Exercise task
Repeat word for word the lines of the records below, from the line with "common name: Lemon pansy" up to and including the line with "order: Brassicales".

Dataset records
━━━━━━━━━━━━━━━━
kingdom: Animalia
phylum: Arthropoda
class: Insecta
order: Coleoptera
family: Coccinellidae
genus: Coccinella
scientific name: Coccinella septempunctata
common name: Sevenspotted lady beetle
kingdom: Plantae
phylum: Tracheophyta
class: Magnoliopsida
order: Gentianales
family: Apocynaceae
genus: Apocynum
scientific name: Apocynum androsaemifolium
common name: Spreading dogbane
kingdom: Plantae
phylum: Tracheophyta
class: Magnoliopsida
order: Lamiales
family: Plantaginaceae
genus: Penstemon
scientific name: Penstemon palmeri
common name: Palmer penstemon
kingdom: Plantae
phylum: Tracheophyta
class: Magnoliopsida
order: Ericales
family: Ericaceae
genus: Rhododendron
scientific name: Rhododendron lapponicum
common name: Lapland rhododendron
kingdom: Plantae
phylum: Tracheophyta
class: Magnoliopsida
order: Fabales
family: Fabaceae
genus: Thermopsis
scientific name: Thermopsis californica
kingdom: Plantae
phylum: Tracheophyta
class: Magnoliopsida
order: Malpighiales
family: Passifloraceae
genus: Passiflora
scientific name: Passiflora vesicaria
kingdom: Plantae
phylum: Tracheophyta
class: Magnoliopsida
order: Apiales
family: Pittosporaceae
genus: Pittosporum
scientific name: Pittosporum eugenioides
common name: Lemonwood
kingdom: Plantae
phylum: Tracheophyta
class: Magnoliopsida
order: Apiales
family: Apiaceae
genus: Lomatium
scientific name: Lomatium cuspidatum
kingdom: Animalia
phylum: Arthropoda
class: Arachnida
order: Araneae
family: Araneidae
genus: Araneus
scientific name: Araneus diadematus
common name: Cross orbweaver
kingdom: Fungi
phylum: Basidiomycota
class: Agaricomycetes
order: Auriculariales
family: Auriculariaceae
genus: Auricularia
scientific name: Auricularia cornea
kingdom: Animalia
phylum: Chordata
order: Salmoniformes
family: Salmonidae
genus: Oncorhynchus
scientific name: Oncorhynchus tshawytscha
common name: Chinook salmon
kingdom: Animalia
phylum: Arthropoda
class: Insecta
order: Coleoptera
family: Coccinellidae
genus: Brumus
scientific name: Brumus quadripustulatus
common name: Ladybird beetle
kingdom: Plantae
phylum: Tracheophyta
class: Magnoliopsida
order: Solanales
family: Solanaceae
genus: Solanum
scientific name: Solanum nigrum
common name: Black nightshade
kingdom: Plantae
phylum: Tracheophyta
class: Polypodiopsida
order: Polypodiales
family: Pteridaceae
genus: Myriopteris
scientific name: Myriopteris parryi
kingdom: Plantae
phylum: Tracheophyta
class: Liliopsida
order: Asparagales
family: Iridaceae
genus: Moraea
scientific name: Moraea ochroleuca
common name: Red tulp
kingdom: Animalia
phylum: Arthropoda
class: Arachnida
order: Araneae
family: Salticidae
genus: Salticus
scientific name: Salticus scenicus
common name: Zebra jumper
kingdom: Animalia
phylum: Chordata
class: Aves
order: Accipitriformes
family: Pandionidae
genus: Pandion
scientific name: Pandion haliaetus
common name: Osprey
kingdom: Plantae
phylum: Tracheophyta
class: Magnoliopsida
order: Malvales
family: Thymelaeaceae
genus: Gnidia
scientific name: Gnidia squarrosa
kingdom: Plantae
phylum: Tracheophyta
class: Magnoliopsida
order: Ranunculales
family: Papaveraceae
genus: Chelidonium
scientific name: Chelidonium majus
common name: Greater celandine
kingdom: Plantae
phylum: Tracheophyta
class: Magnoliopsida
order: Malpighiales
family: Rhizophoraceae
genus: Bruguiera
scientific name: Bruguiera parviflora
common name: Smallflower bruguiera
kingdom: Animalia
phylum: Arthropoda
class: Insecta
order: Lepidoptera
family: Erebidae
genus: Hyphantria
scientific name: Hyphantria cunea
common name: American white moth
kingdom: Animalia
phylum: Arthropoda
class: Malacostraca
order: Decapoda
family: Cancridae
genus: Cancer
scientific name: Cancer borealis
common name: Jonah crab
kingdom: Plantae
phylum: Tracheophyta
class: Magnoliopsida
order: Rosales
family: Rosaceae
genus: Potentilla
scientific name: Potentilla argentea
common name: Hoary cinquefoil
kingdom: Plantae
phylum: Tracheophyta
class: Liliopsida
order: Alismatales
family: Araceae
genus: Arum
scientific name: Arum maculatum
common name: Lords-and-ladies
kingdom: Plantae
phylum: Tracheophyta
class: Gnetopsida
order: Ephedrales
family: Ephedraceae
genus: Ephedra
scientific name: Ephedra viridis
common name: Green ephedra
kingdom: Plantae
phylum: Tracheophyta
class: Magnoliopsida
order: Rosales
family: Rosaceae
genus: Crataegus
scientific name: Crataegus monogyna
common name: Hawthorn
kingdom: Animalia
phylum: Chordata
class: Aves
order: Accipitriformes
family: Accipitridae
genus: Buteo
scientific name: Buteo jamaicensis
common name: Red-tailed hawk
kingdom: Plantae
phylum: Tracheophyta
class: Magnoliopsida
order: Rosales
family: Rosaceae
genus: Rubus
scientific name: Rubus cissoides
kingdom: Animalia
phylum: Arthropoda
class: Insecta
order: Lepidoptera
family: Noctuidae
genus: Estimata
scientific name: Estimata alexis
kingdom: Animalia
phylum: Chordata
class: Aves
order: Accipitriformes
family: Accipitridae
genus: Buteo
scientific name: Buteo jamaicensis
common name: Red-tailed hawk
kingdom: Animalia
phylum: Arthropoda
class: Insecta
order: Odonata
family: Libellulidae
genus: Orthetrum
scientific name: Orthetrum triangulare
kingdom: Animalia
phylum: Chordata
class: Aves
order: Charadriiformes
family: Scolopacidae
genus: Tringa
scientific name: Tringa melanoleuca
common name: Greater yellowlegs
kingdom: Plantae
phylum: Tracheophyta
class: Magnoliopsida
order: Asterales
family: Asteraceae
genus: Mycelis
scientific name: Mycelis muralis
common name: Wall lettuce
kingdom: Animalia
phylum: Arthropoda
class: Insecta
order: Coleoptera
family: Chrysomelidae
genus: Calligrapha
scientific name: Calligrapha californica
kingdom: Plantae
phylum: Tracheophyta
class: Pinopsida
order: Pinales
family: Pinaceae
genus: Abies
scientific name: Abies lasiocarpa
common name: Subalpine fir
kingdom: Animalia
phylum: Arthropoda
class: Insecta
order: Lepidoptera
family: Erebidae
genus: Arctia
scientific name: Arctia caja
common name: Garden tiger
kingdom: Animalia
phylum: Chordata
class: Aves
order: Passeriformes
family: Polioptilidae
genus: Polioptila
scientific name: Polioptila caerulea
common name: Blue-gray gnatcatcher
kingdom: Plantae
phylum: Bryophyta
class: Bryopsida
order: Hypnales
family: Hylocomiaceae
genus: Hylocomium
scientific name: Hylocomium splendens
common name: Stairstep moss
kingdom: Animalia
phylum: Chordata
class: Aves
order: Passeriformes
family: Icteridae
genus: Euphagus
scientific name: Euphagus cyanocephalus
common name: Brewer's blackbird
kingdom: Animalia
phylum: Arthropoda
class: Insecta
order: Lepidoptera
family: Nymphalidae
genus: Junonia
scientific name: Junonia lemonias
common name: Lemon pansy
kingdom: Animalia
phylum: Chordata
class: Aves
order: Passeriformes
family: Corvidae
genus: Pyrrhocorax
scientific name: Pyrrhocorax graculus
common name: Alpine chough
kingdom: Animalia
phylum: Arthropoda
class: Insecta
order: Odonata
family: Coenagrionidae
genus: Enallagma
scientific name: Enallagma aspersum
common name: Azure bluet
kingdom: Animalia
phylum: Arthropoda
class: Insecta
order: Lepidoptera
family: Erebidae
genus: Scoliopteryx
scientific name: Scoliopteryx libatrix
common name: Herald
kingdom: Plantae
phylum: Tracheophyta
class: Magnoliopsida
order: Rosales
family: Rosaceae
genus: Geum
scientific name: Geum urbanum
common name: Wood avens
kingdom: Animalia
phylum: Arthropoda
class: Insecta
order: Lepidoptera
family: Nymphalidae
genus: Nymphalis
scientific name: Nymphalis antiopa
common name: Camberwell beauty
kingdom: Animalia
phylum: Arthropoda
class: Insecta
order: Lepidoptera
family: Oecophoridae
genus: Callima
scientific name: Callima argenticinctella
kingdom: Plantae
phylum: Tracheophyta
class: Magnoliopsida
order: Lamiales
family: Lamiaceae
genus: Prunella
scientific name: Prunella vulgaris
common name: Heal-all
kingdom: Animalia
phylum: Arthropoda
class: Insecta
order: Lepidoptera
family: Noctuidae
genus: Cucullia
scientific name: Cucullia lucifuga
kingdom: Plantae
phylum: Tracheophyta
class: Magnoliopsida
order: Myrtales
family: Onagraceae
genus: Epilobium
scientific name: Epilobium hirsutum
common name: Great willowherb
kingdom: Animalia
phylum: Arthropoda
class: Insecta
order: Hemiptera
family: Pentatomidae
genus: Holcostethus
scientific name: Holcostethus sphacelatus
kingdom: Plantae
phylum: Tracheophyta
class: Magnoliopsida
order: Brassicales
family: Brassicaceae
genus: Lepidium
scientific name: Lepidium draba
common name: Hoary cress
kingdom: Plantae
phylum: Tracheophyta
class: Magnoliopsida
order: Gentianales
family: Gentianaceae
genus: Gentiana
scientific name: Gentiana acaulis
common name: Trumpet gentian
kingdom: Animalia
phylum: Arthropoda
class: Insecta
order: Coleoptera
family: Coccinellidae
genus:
━━━━━━━━━━━━━━━━
Solution to this task
common name: Lemon pansy
kingdom: Animalia
phylum: Chordata
class: Aves
order: Passeriformes
family: Corvidae
genus: Pyrrhocorax
scientific name: Pyrrhocorax graculus
common name: Alpine chough
kingdom: Animalia
phylum: Arthropoda
class: Insecta
order: Odonata
family: Coenagrionidae
genus: Enallagma
scientific name: Enallagma aspersum
common name: Azure bluet
kingdom: Animalia
phylum: Arthropoda
class: Insecta
order: Lepidoptera
family: Erebidae
genus: Scoliopteryx
scientific name: Scoliopteryx libatrix
common name: Herald
kingdom: Plantae
phylum: Tracheophyta
class: Magnoliopsida
order: Rosales
family: Rosaceae
genus: Geum
scientific name: Geum urbanum
common name: Wood avens
kingdom: Animalia
phylum: Arthropoda
class: Insecta
order: Lepidoptera
family: Nymphalidae
genus: Nymphalis
scientific name: Nymphalis antiopa
common name: Camberwell beauty
kingdom: Animalia
phylum: Arthropoda
class: Insecta
order: Lepidoptera
family: Oecophoridae
genus: Callima
scientific name: Callima argenticinctella
kingdom: Plantae
phylum: Tracheophyta
class: Magnoliopsida
order: Lamiales
family: Lamiaceae
genus: Prunella
scientific name: Prunella vulgaris
common name: Heal-all
kingdom: Animalia
phylum: Arthropoda
class: Insecta
order: Lepidoptera
family: Noctuidae
genus: Cucullia
scientific name: Cucullia lucifuga
kingdom: Plantae
phylum: Tracheophyta
class: Magnoliopsida
order: Myrtales
family: Onagraceae
genus: Epilobium
scientific name: Epilobium hirsutum
common name: Great willowherb
kingdom: Animalia
phylum: Arthropoda
class: Insecta
order: Hemiptera
family: Pentatomidae
genus: Holcostethus
scientific name: Holcostethus sphacelatus
kingdom: Plantae
phylum: Tracheophyta
class: Magnoliopsida
order: Brassicales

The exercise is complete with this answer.